*WORK TO COMPLETE*
A: In the endorsements of the book on why unlikely things keep happening, list every person named as the source of a quoted endorsement.
B: Write what comes next in the endorsements of the book on why unlikely things keep happening, picking up after their final sentence.

BEGIN DOCUMENT EXCERPT

Why Incredibly Unlikely Things Keep Happening

 

An enlightening book – Jennifer Ouellette, THE NEW YORK TIMES

 

Very engaging… should be, in all probability, required reading for us all – John A. Adams, WASHINGTON POST


An ingenious introduction to probability that mixes counterintuitive anecdotes with easily digestible doses of statistics… Hand offers much food for thought – PUBLISHERS WEEKLY

 

Lively and lucid… an intensely useful (as well as a remarkably entertaining) book… It can transform the way you read the newspaper, that’s for sure – SALON

 

Enlightening and entertaining… an erudite but utterly unpretentious guide… ably and assuredly demystifies an ordinarily intimidating subject – KIRKUS REVIEWS

 

In my experience, it is very rare to find a book that is both erudite and entertaining. Yet THE IMPROBABILITY PRINCIPLE is such a book. Surely this cannot be due to chance alone! – Hal R. Varian, chief economist, Google, and Emeritus Professor, University of California, Berkeley

 

An elegant, astoundingly clear and enjoyable combination of subtle statistical thinking and real-world events – Andrew Dilnot, coauthor of THE NUMBERS GAME


A penetrating look at why extraordinarily rare events happen so often – at why, in the words of the British mathematician  J. E. Littlewood, we should expect to experience miracles 'at the rate of a about one a month'.

END DOCUMENT EXCERPT
BEGIN SOURCE DATA

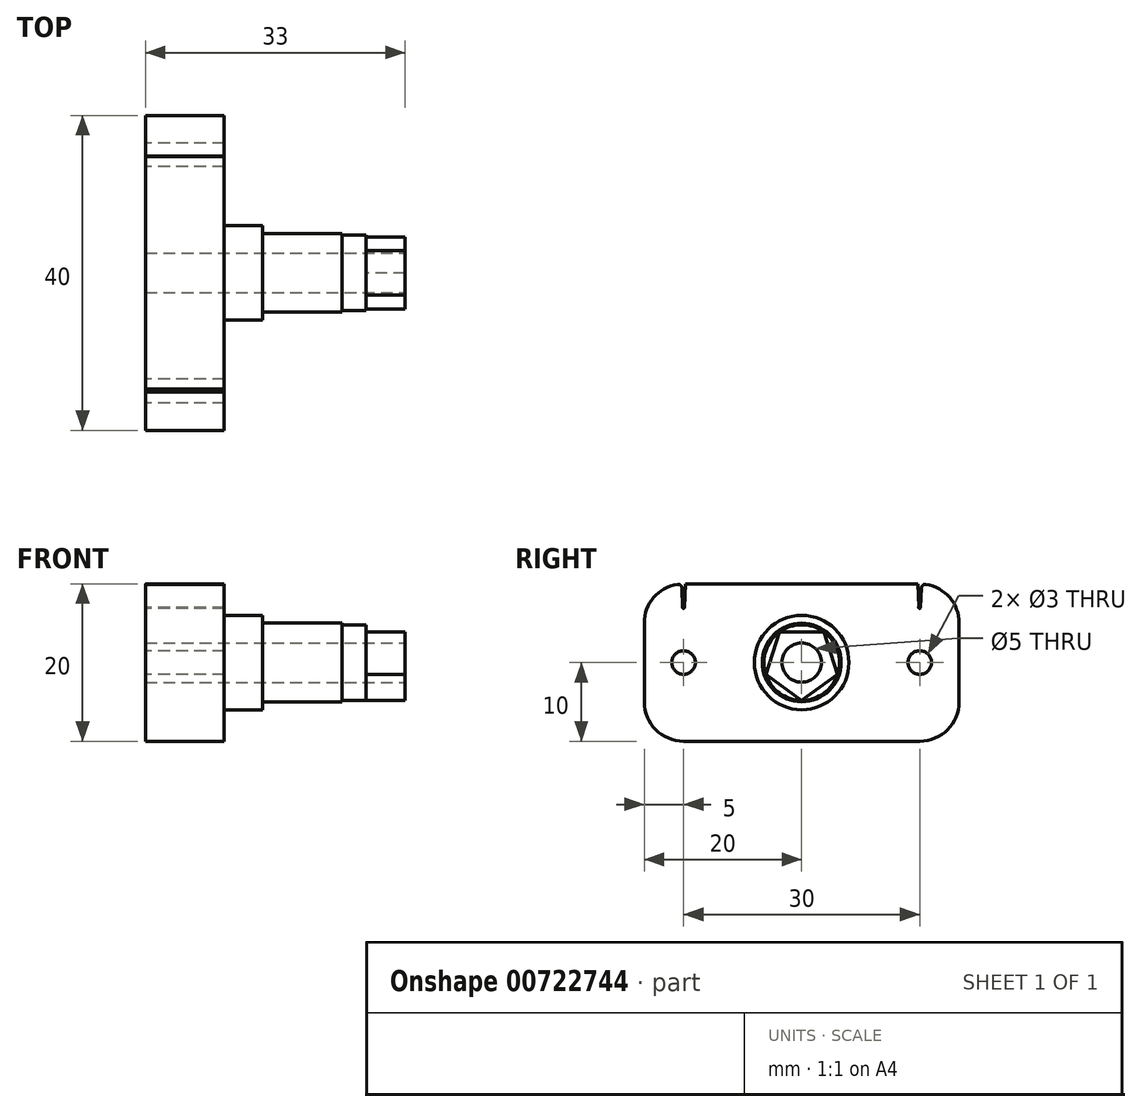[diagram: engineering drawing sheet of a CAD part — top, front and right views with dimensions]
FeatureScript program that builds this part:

END SOURCE DATA

*RESPONSES TO THE EXERCISE*
A:
Jennifer Ouellette
John A. Adams
Hal R. Varian
Andrew Dilnot

B:
 
At first glance, it sounds like a contradiction or paradox. If things are incredibly unlikely, how can they happen often, and why should we expect them to happen? Now, in a highly original work of synthesis aimed squarely at the general public, the eminent statistician David Hand answers these questions by weaving together various strands of probability into a unified explanation that he calls the improbability principle.

 

It is a book that will appeal not only to those who love stories about startling coincidences and extraordinarily rare events, but also to those who are interested in how a single bold idea links areas as diverse as gambling, the weather, airline disasters, creative writing and the origin of life and even the Universe. It's a book that will change your perspective on how the world works – and tell you what the Bible code and Shakespeare have in common, how to win the lottery, why Apple's song shuffling was made less random to seem more random, and why lightning does strike twice.

 

Publisher: Scientific American/Farrar, Straus & Giroux (US)/Bantam (UK)

Publication: 11 February 2014 (US)/27 February 2014 (UK)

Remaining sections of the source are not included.